Published 2025-03-30
How to Cite

This work is licensed under a Creative Commons Attribution 4.0 International License.
Abstract
This paper proposes a multimodal Transformer-based model for medical insurance claim adjudication, aiming to enhance the accuracy of claim decisions and improve risk control in the medical insurance domain. By integrating text data with structured data, the model can comprehensively analyze various data sources, such as customer information, medical records, and claim applications, to capture potential risks, particularly those related to fraudulent claims and overclaims. Using the Transformer architecture, the model leverages the self-attention mechanism to perform a weighted fusion of different data modalities, making information extraction more efficient and accurate.

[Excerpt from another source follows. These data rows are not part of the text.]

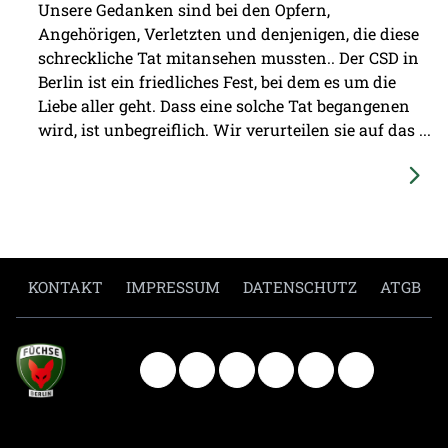
Unsere Gedanken sind bei den Opfern,
Angehörigen, Verletzten und denjenigen, die diese
schreckliche Tat mitansehen mussten.. Der CSD in
Berlin ist ein friedliches Fest, bei dem es um die
Liebe aller geht. Dass eine solche Tat begangenen
wird, ist unbegreiflich. Wir verurteilen sie auf das ...
KONTAKT
IMPRESSUM
DATENSCHUTZ
ATGB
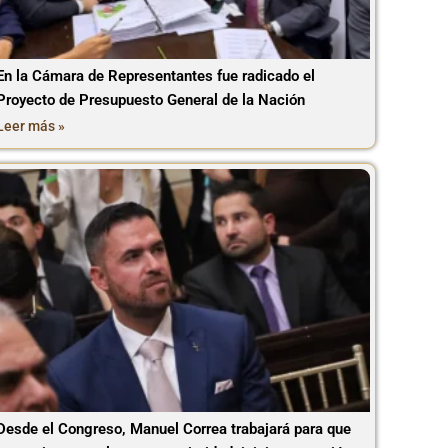
En la Cámara de Representantes fue radicado el
Proyecto de Presupuesto General de la Nación
Leer más »
Desde el Congreso, Manuel Correa trabajará para que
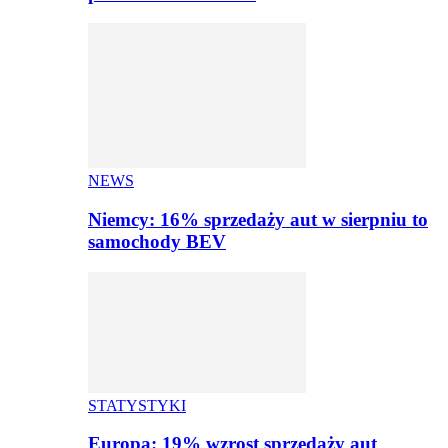
NEWS
Niemcy: 16% sprzedaży aut w sierpniu to
samochody BEV
STATYSTYKI
Europa: 19% wzrost sprzedaży aut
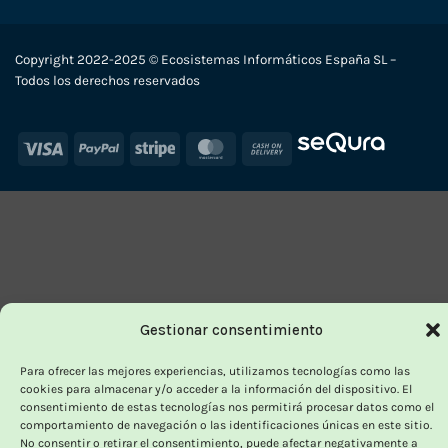
Copyright 2022-2025 © Ecosistemas Informáticos España SL –
Todos los derechos reservados
Visa
PayPal
Stripe
MasterCard
Cash
On
Delivery
Gestionar consentimiento
Para ofrecer las mejores experiencias, utilizamos tecnologías como las
cookies para almacenar y/o acceder a la información del dispositivo. El
consentimiento de estas tecnologías nos permitirá procesar datos como el
comportamiento de navegación o las identificaciones únicas en este sitio.
No consentir o retirar el consentimiento, puede afectar negativamente a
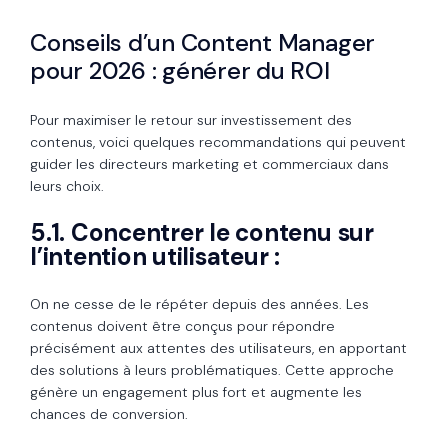
Conseils d’un Content Manager
pour 2026 : générer du ROI
Pour maximiser le retour sur investissement des
contenus, voici quelques recommandations qui peuvent
guider les directeurs marketing et commerciaux dans
leurs choix.
5.1. Concentrer le contenu sur
l’intention utilisateur :
On ne cesse de le répéter depuis des années. Les
contenus doivent être conçus pour répondre
précisément aux attentes des utilisateurs, en apportant
des solutions à leurs problématiques. Cette approche
génère un engagement plus fort et augmente les
chances de conversion.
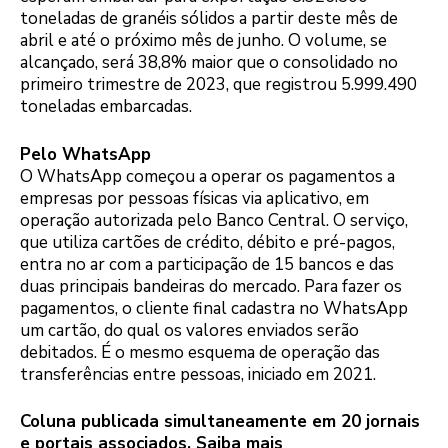
toneladas de granéis sólidos a partir deste mês de
abril e até o próximo mês de junho. O volume, se
alcançado, será 38,8% maior que o consolidado no
primeiro trimestre de 2023, que registrou 5.999.490
toneladas embarcadas.
Pelo WhatsApp
O WhatsApp começou a operar os pagamentos a
empresas por pessoas físicas via aplicativo, em
operação autorizada pelo Banco Central. O serviço,
que utiliza cartões de crédito, débito e pré-pagos,
entra no ar com a participação de 15 bancos e das
duas principais bandeiras do mercado. Para fazer os
pagamentos, o cliente final cadastra no WhatsApp
um cartão, do qual os valores enviados serão
debitados. É o mesmo esquema de operação das
transferências entre pessoas, iniciado em 2021.
Coluna publicada simultaneamente em 20 jornais
e portais associados. Saiba mais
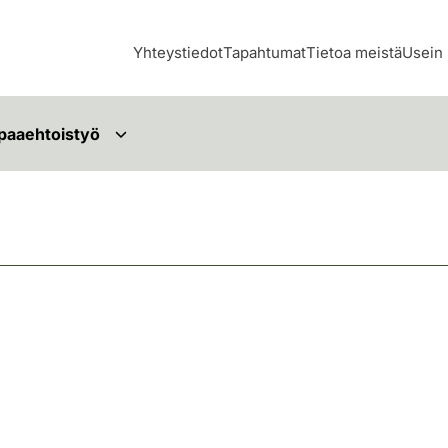
Yhteystiedot
Tapahtumat
Tietoa meistä
Usein 
paaehtoistyö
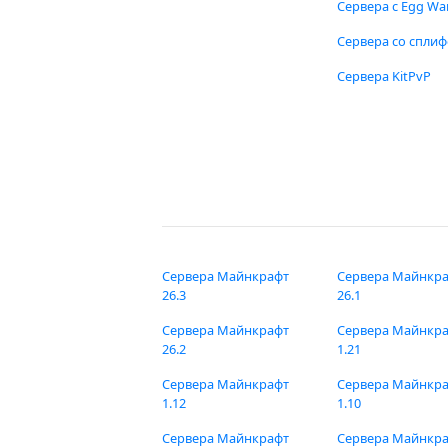
Сервера с Egg Wa
Сервера со спли
Сервера KitPvP
Сервера Майнкрафт
Сервера Майнкр
26.3
26.1
Сервера Майнкрафт
Сервера Майнкр
26.2
1.21
Сервера Майнкрафт
Сервера Майнкр
1.12
1.10
Сервера Майнкрафт
Сервера Майнкр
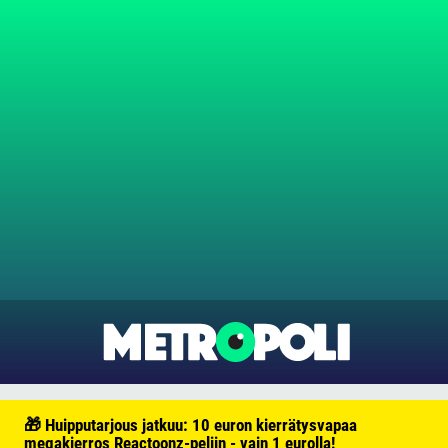
🎁 Huipputarjous jatkuu: 10 euron kierrätysvapaa
megakierros Reactoonz-peliin - vain 1 eurolla!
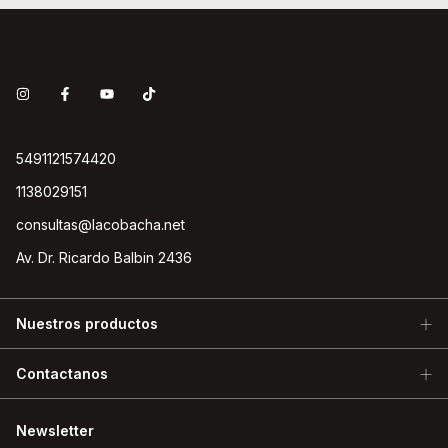
5491121574420
1138029151
consultas@lacobacha.net
Av. Dr. Ricardo Balbin 2436
Nuestros productos
Contactanos
Newsletter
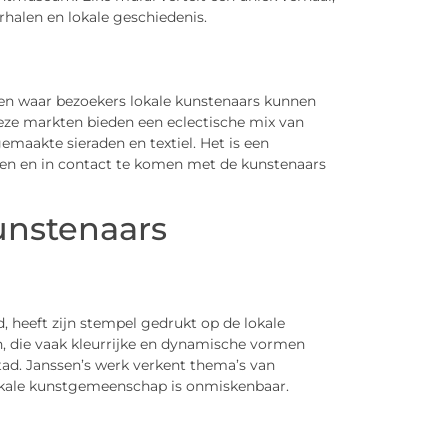
rhalen en lokale geschiedenis.
en waar bezoekers lokale kunstenaars kunnen
ze markten bieden een eclectische mix van
emaakte sieraden en textiel. Het is een
en en in contact te komen met de kunstenaars
unstenaars
 heeft zijn stempel gedrukt op de lokale
en, die vaak kleurrijke en dynamische vormen
 stad. Janssen’s werk verkent thema’s van
lokale kunstgemeenschap is onmiskenbaar.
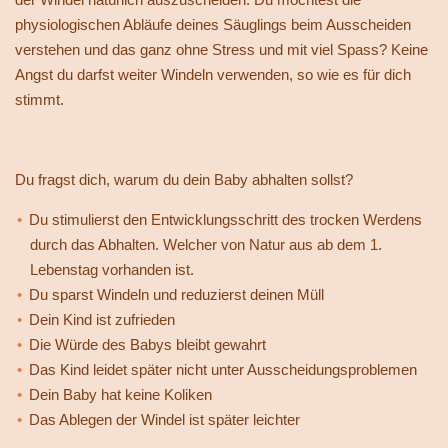
physiologischen Abläufe deines Säuglings beim Ausscheiden
verstehen und das ganz ohne Stress und mit viel Spass? Keine
Angst du darfst weiter Windeln verwenden, so wie es für dich
stimmt.
Du fragst dich, warum du dein Baby abhalten sollst?
Du stimulierst den Entwicklungsschritt des trocken Werdens
durch das Abhalten. Welcher von Natur aus ab dem 1.
Lebenstag vorhanden ist.
Du sparst Windeln und reduzierst deinen Müll
Dein Kind ist zufrieden
Die Würde des Babys bleibt gewahrt
Das Kind leidet später nicht unter Ausscheidungsproblemen
Dein Baby hat keine Koliken
Das Ablegen der Windel ist später leichter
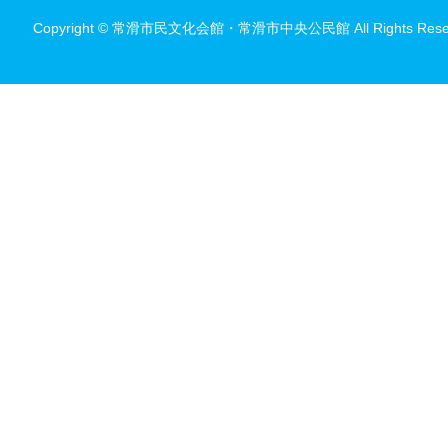
Copyright © 常滑市民文化会館・常滑市中央公民館 All Rights Reser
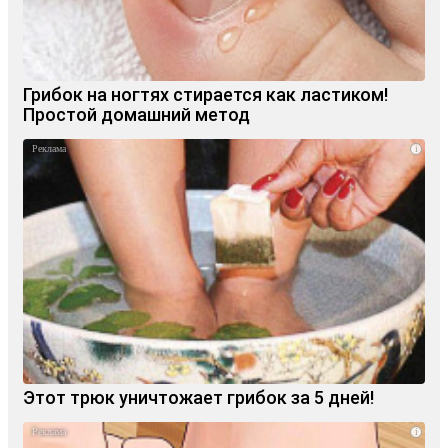
Грибок на ногтях стирается как ластиком!
Простой домашний метод
i
Этот трюк уничтожает грибок за 5 дней!
i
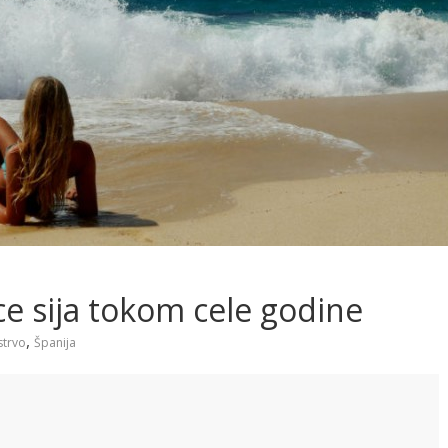
ce sija tokom cele godine
,
trvo
Španija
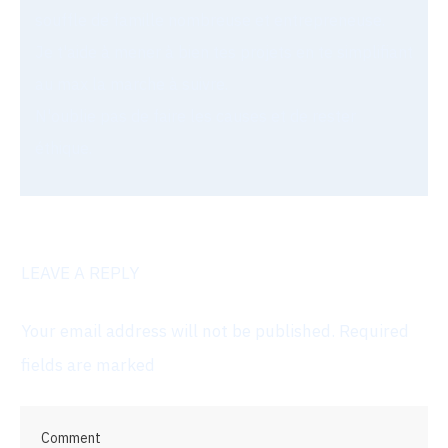
souffle de famille nombreuse et entrepreneuse.
Je t'aide à mener à bien tes projets en te simplifiant
au max la marche à suivre.
N'oublie pas de faire les causes et de rester
éthique.
LEAVE A REPLY
Your email address will not be published.
Required
fields are marked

Experimental results show that the proposed model significantly outperforms traditional machine learning algorithms and deep learning models, such as XGBoost, random forests, and VGG16, in metrics like AUC, accuracy, and F1-Score, validating the advantages of multimodal learning in medical insurance claim adjudication. Additionally, the study explores hyperparameter tuning, examining the impact of factors such as learning rate and data modalities on model performance. Ultimately, the integration of multimodal data improves the accuracy of claim adjudication, offering insurance companies more scientific and reliable risk management tools. This research provides important theoretical foundations and practical guidance for the application of multimodal learning in the financial sector, particularly in the medical insurance industry, and lays the groundwork for future related studies.